ANALYSIS OF TOCOPHEROL IN RHODOTORULA GLUTINIS, AGARICUS CAMPESTRIS, AND EUGLENA GRACILIS USING SPECTROFLUOROMETRY AND ROTIFER BIOASSAY

Abstract

The tocopherol content of the yeast, R. glutinis, was determined by spectrofluorometry and rotifer [Asplanchna sieboldi] bioassay. Comparative tocopherol measurements were made on the mushroom, A. campestris, and the alga, E. gracilis, strain Z. R. glutinis, previously reported to have a tocopherol content of < 4.75 .mu.g/g dry wt, had < 0.001 .mu.g/g dry wt tocopherol by the spectrofluorometric technique. The rotifer bioassay showed < 1.28 pg tocopherol/g dry wt yeast. The tocopherol values for A. campestris and E. gracilis, strain Z, were 0.31-0.34 and 797 .mu.g/g dry wt, respectively, as determined by spectrofluorometry. These values are somewhat lower than previously reported determinations, possibly because of the greater specificity of the spectrofluorometric method. A slightly modified spectrofluorometric procedure for the analysis of tocopherol is presented; homogenization of tissue samples, lyophilization, lipid extraction with acetone and 1 purification step precede spectrofluorometric determination. Use of a cold acetone fractional crystallization procedure for lipid purification removed 99.27% of the originally extracted lipid material. The average recovery of introduced tocopherol was 97.6%, indicating only minor loss of d-.alpha.-tocopherol during the extraction process.
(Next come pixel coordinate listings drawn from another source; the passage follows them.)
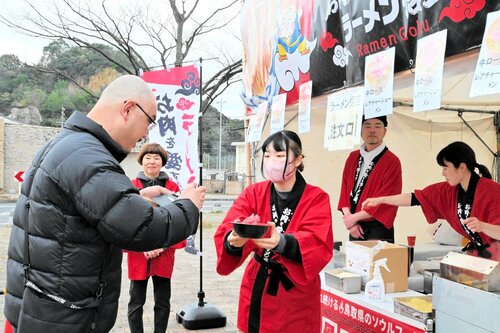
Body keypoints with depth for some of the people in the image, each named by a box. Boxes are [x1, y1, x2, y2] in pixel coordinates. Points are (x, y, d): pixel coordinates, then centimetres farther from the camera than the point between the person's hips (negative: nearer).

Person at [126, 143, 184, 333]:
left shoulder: (172, 187, 0)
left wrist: (164, 245, -10)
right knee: (136, 301, 8)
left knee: (162, 301, 9)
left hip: (164, 254, 0)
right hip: (138, 254, 0)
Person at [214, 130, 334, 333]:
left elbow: (318, 244, -24)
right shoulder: (253, 193, -1)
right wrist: (233, 240, -40)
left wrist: (282, 243, -43)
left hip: (296, 294, -2)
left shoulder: (316, 198, -8)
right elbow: (226, 230, -16)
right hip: (256, 288, 2)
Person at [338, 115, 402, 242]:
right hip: (355, 228, 5)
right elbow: (345, 190, 8)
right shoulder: (352, 158, 9)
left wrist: (354, 217, -13)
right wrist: (348, 218, -6)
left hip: (378, 229, -5)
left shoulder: (392, 161, -9)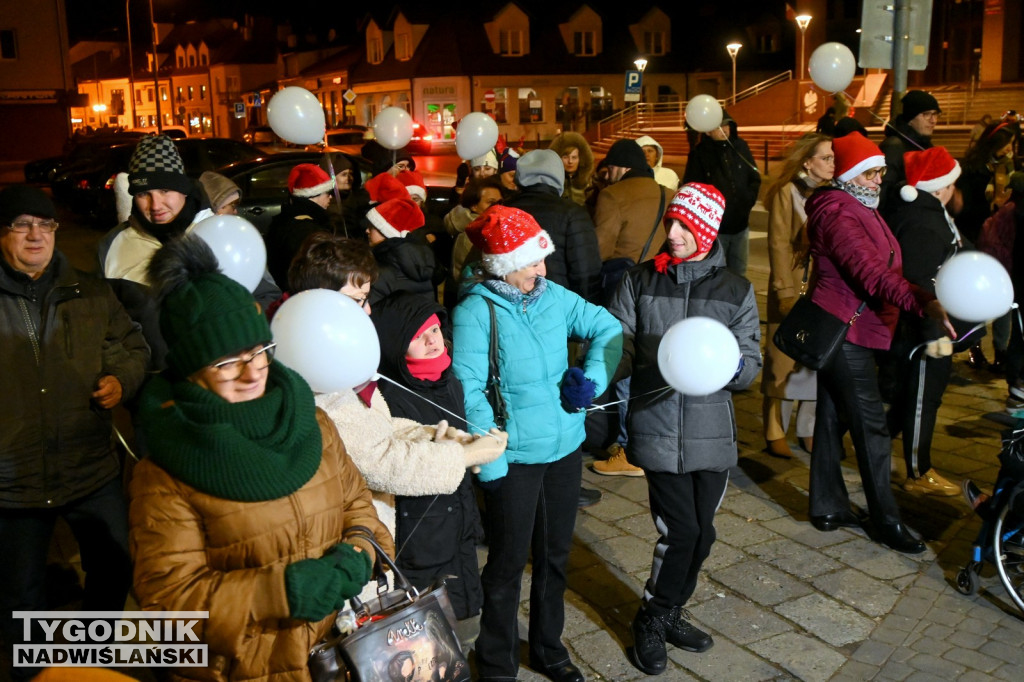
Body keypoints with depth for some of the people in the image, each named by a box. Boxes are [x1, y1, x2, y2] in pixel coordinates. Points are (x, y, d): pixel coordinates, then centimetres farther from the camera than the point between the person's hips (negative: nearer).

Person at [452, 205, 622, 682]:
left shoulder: (554, 297, -1)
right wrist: (490, 462, -20)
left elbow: (608, 330, 8)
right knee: (509, 562, 9)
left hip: (565, 447, 5)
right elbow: (469, 392, -19)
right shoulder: (475, 312, -17)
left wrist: (592, 377, -9)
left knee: (555, 553, 20)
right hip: (515, 458, -5)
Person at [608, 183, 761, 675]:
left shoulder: (736, 290, 6)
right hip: (657, 428, -3)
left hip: (710, 430, 3)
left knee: (700, 534, 11)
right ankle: (652, 620, 18)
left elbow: (750, 367, 3)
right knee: (681, 530, -8)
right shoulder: (640, 281, 2)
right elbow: (619, 347, -2)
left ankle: (668, 613, 36)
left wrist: (734, 367, -19)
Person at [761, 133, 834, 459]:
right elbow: (779, 244, -8)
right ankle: (775, 433, 12)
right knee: (784, 360, 2)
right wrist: (786, 292, -14)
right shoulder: (787, 193, -4)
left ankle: (809, 430, 17)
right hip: (794, 288, -4)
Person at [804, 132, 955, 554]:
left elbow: (880, 269, 20)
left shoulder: (861, 210, 16)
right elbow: (871, 274, -32)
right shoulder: (839, 216, -19)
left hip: (845, 330, 11)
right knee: (870, 427, -5)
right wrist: (924, 304, -43)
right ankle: (887, 522, 5)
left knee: (833, 419, 14)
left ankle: (827, 508, 23)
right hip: (845, 330, -11)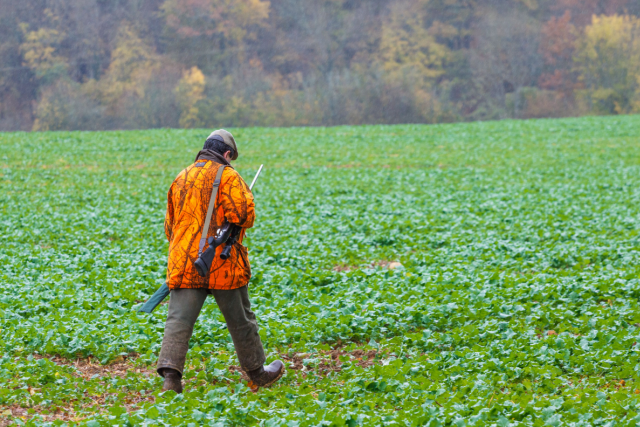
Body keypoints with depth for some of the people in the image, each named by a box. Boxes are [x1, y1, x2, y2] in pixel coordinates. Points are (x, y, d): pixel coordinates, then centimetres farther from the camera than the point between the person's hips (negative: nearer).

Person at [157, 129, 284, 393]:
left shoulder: (181, 179, 14)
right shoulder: (227, 176, -5)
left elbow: (169, 225, 22)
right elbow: (244, 215, -17)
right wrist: (236, 223, 5)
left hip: (183, 263, 4)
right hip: (222, 263, -4)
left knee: (179, 320, -4)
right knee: (241, 321, 12)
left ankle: (170, 375, -21)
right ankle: (257, 374, 25)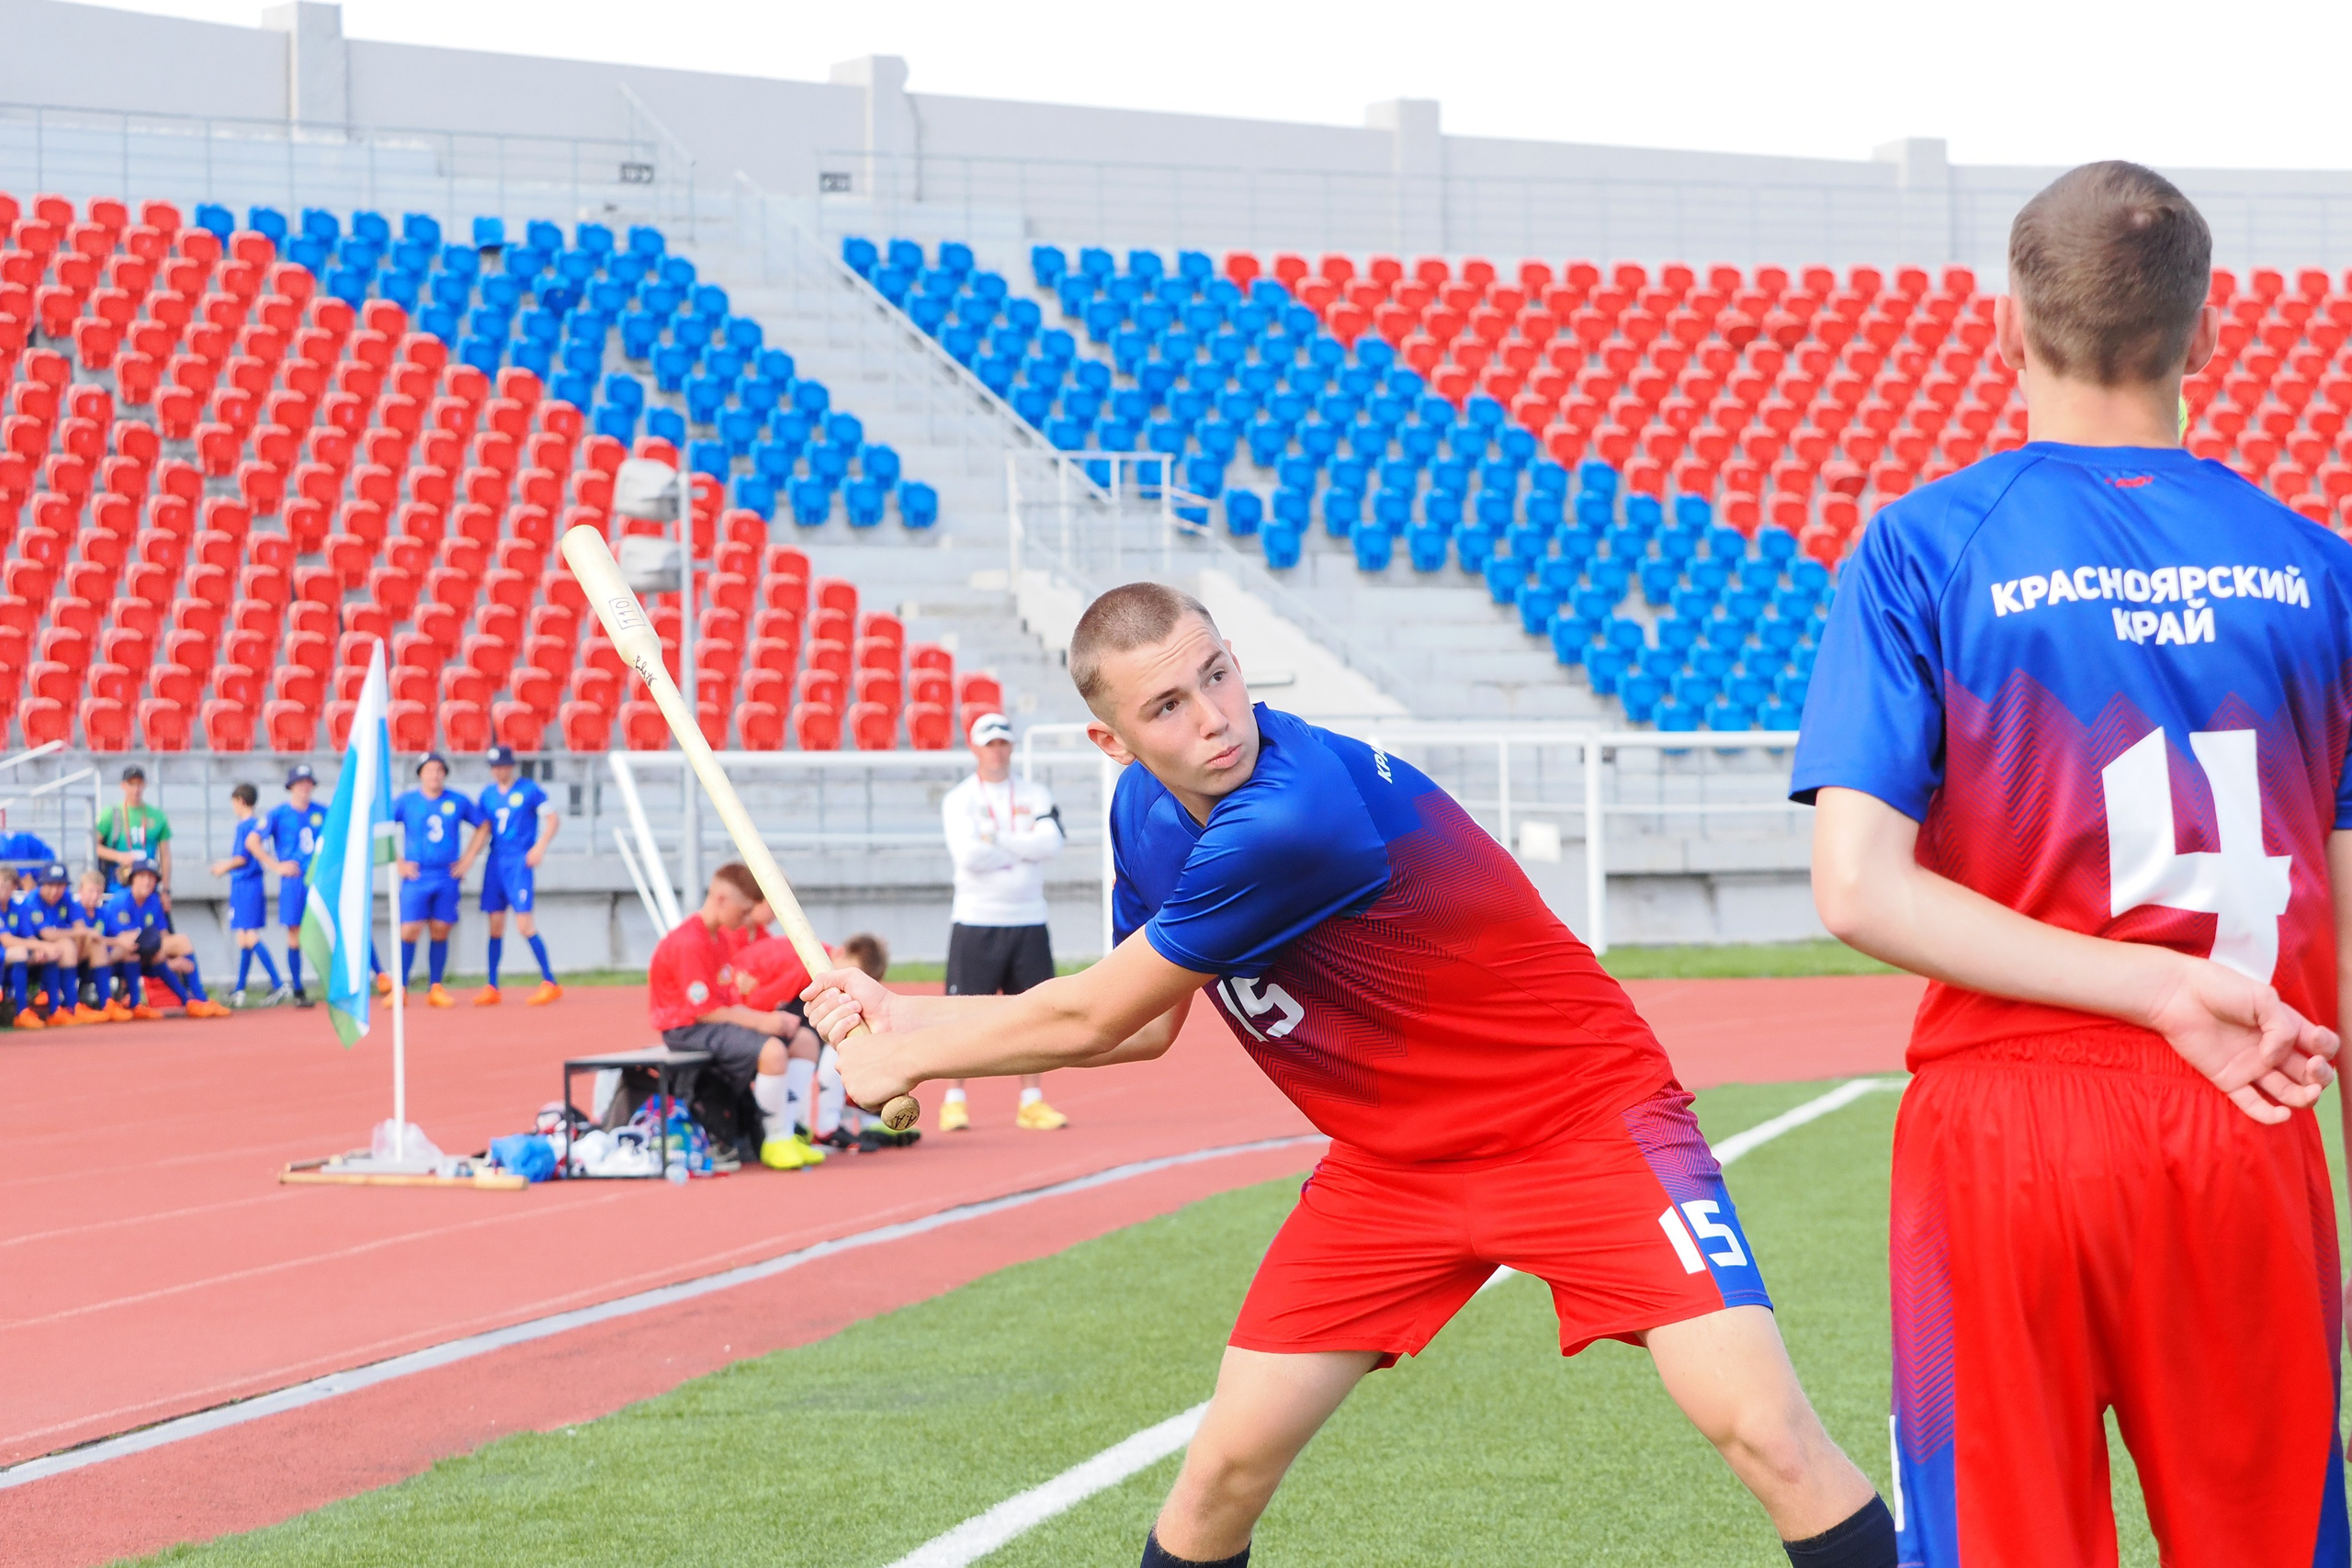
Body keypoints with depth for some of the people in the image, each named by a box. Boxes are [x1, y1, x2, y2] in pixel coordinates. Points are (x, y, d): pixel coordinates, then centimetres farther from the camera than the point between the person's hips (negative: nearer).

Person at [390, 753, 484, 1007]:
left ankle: (435, 988, 9)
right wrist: (398, 863, -3)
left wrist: (467, 858, 8)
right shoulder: (407, 801, 0)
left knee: (441, 931, 2)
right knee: (409, 931, -10)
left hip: (448, 878, 2)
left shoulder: (457, 802, 5)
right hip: (416, 877, -2)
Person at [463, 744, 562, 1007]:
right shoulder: (488, 795, 13)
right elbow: (483, 831, 13)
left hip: (520, 863, -6)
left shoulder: (530, 790, -2)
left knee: (524, 924, -14)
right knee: (495, 924, 6)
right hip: (495, 863, 6)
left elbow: (552, 819, -2)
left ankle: (550, 983, -9)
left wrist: (540, 846, -15)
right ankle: (492, 988, 11)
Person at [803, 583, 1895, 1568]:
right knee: (1227, 1465, 1)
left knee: (1765, 1434, -22)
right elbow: (1141, 1031, 11)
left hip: (1580, 1119, -7)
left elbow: (1089, 1018, -20)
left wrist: (906, 1060, -5)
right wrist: (908, 1018, 6)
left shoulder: (1293, 816, -31)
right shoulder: (1146, 811, -4)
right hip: (1394, 1157, 7)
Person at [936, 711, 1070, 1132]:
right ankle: (954, 1101, 2)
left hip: (1028, 922, 3)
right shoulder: (958, 800, 0)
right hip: (976, 923, -3)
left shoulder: (1036, 796, 9)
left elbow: (1050, 843, -9)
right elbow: (969, 855, -15)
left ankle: (1032, 1101, 9)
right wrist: (1023, 848, -7)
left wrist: (997, 839, -13)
Along with rigorous solvent and glassware preparation, this technique increased the sensitivity of the spectrofluorometric assay from the previously reported 0.1 to 0.005 .mu.g/ml tocopherol. Specificity of tocopherol fluorescence was determined by introducing known amounts of tocopherol into samples, examination of excitation and fluorescent spectra, and adding FeCl3. [Body wall outgrowth response (morphotype differentiation) in A. sieboldi was an indicator of tocopherol level.].